Recently, scientists on the Planck team announced finding certain large-scale features on the CMB sky that they cannot explain. One of them: a large cold spot, which corresponds to an anomalously large area of high density.
What does this mean? To discuss the findings, The Kavli Foundation held a discussion with three key members on the team. One important question: Will the theory for how the universe began need to be modified, amended or even fundamentally changed?

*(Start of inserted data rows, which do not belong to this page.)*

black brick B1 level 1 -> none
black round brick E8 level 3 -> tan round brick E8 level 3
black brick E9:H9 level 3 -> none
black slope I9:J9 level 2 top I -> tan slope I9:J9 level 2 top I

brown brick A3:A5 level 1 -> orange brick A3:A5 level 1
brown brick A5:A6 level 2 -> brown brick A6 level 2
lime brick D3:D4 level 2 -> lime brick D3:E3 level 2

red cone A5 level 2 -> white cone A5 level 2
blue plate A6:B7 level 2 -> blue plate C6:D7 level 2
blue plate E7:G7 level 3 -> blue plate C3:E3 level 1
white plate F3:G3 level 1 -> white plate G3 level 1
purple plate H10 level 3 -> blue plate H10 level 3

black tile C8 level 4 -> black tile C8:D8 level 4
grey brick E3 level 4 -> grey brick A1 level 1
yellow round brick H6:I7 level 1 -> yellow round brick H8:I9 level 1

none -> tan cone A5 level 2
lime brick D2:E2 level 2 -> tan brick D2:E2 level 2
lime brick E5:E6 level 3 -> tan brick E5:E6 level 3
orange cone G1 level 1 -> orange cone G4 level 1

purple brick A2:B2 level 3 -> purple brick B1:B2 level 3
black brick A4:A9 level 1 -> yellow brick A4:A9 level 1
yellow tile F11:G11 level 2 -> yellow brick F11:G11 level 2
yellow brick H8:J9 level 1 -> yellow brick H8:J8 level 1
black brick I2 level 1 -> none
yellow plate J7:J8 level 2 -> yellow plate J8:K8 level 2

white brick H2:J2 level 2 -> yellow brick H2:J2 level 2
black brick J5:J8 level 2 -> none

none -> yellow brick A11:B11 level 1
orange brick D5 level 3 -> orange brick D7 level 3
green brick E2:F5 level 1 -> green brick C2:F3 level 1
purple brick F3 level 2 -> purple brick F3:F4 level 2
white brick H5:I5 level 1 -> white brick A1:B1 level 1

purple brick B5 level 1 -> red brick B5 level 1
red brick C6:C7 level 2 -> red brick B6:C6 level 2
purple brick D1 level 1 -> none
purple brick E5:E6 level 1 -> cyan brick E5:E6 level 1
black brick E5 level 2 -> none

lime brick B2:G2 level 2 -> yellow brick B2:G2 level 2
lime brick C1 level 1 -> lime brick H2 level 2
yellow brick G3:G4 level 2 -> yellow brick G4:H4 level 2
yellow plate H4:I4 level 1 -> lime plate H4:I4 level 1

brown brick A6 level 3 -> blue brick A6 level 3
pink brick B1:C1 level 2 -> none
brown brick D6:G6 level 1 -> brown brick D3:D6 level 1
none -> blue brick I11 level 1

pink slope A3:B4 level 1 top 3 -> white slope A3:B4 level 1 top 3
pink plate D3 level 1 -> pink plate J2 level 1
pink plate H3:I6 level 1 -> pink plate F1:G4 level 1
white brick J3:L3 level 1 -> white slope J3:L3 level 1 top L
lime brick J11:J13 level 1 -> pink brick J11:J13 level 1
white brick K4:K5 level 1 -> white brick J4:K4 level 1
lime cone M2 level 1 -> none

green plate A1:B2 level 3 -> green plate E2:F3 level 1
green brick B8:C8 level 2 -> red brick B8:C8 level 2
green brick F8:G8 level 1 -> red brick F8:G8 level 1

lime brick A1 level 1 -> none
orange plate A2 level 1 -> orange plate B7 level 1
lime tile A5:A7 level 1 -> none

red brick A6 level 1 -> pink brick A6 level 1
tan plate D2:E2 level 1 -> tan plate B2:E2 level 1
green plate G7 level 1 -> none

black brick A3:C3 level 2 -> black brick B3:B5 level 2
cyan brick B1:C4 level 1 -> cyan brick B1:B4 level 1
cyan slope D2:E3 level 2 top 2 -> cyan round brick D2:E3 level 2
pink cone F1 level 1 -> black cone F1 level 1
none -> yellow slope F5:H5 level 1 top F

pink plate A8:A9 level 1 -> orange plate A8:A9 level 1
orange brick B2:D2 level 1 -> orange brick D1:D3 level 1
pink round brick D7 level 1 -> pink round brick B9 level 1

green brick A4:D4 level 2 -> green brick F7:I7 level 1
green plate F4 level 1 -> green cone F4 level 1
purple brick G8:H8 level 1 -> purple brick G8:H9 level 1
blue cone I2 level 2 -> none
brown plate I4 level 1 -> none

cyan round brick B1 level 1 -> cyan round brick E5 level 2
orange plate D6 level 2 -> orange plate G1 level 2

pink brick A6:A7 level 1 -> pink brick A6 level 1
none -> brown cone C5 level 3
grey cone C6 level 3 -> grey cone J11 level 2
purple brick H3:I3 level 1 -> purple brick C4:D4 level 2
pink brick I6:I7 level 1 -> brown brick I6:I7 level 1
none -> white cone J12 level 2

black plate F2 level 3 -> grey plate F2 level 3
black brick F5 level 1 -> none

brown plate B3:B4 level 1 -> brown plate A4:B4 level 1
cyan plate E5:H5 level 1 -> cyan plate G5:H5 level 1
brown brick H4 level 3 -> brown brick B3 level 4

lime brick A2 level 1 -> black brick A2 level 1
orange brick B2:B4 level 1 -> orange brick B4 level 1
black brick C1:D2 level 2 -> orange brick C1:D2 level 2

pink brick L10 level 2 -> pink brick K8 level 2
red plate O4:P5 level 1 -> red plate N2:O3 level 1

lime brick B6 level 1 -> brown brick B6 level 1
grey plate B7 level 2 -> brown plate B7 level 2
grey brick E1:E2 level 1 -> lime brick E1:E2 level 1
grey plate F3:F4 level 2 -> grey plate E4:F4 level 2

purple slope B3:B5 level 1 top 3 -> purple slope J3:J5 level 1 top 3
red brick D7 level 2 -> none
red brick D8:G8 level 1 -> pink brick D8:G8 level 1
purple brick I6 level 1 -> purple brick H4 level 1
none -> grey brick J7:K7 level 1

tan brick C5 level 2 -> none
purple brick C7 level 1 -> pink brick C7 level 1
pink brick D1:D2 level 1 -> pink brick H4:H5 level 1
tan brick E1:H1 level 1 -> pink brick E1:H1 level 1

"[T]he theory of inflation predicts that today's universe should appear uniform at the largest scales in all directions," says George Efstathiou, professor of Astrophysics at the University of Cambridge and director of the Kavli Institute for Cosmology at Cambridge (KICC). "That uniformity should also characterize the distribution of fluctuations at the largest scales within the CMB. But these anomalies, which Planck confirmed, such as the cold spot, suggest that this isn't the case."
Efstathiou has been involved in the Planck mission since it was first proposed to the European Space Agency in 1993. "[T]his is very strange," he says. "And I think that if there really is anything to this, you have to question how that fits in with inflation.... It's really puzzling."
Says Anthony Lasenby, a member of the Planck Core Team and professor of astrophysics and cosmology at Cambridge and Deputy Director of KICC: "[This] data is really putting pressure on some alternative inflation models.... Inflation actually may have been more limited in scope than previously theorized."
Says Krzysztof Gorski, a Planck Collaboration scientist and senior research scientist at the Jet Propulsion Laboratory in Pasadena, CA: "Perhaps we may still eliminate these anomalies with more precise analysis; on the other hand, they may open the door to something much more grand—a reinvestigation of how the whole structure of the universe should be."